→ What to do
Write out, word for word, the part of the post on Obama's jobs measure from "It is brilliant." to "million jobs lost.".

→ Page extract

|---|

Barack Obama’s Rhetorical Sleight of Hand

Greg Mankiw points us to this rather ingenius political ju-jutsu on the part of President Obama.

Question: The American people have seen hundreds of billions of dollars spent already, and still the economy continues to free-fall. Beyond avoiding the national catastrophe that you’ve warned about, once all the legs of your stool are in place, how can the American people gauge whether or not your programs are working? Can they — should they be looking at the metric of the stock market, home foreclosures, unemployment? What metric should they use? When? And how will they know if it’s working, or whether or not we need to go to a plan B?

Answer: I think my initial measure of success is creating or saving 4 million jobs. That’s bottom line No. 1, because if people are working, then they’ve got enough confidence to make purchases, to make investments. Businesses start seeing that consumers are out there with a little more confidence, and they start making investments, which means they start hiring workers. So step No. 1, job creation.

It is brilliant. Why? It is possible to measure how many jobs have been created between two points in time. However it is not possible to measure how many jobs were saved. These “saved jobs” never show up in any of the official statistics. As such It is a measure of performance that simply cannot be measured. Hence President Obama can claim it is true no matter if we lose 5 million jobs in the next year. Without his plan it would have been 9 million jobs lost.

Are their actual measures one could use? I think if the recession is over before the end 2009 then Obama could claim success of his stimulus plan. After all most are forecasting that the recession will last through 2009. If the article by Reinhart and Rogoff is correct it could last longer than that. Prof. Mankiw suggests that a given level of unemployment could be used as well. He also notes that no politician would rely on an actual measure where everyone could tell if the politician’s plan was a success or failure.

|---|

→ Supplied material
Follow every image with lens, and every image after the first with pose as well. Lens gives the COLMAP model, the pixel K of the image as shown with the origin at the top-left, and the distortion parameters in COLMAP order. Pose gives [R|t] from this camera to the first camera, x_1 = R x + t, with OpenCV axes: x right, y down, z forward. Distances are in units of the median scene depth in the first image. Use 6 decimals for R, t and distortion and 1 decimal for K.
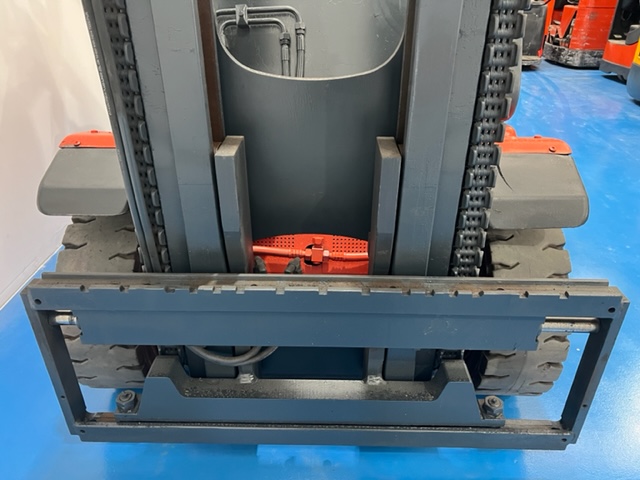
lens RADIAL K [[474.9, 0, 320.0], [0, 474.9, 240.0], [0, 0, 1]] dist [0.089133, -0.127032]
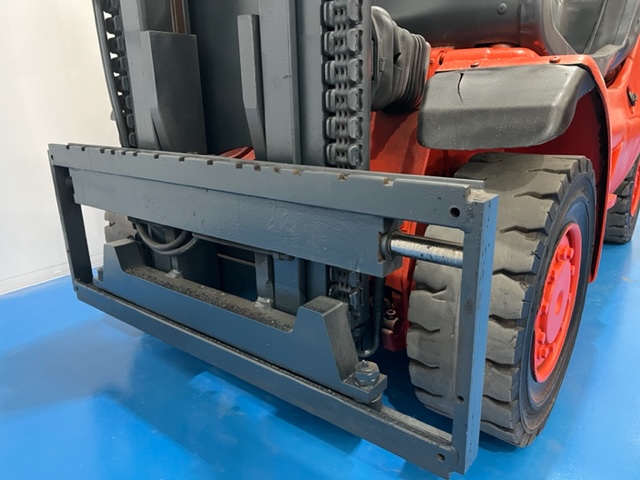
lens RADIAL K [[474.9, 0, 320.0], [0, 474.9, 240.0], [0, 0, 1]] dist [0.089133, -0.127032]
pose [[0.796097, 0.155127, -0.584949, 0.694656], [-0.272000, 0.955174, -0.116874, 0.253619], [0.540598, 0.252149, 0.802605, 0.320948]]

|---|

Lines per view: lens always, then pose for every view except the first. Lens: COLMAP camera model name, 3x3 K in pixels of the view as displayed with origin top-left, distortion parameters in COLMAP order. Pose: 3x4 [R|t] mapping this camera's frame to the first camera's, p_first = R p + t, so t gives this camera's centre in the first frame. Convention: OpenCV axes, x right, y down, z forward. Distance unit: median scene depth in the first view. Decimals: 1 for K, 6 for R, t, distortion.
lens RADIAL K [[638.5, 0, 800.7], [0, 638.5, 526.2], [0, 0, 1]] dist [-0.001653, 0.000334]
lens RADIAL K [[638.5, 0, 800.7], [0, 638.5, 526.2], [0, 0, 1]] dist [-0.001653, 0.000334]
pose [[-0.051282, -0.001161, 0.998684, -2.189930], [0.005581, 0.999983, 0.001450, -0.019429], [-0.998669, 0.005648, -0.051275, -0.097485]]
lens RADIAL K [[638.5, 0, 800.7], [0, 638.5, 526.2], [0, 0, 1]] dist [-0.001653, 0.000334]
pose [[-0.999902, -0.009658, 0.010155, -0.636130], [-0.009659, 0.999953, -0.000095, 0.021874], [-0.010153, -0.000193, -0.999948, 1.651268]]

|---|

→ Response to this task
It is brilliant. Why? It is possible to measure how many jobs have been created between two points in time. However it is not possible to measure how many jobs were saved. These “saved jobs” never show up in any of the official statistics. As such It is a measure of performance that simply cannot be measured. Hence President Obama can claim it is true no matter if we lose 5 million jobs in the next year. Without his plan it would have been 9 million jobs lost.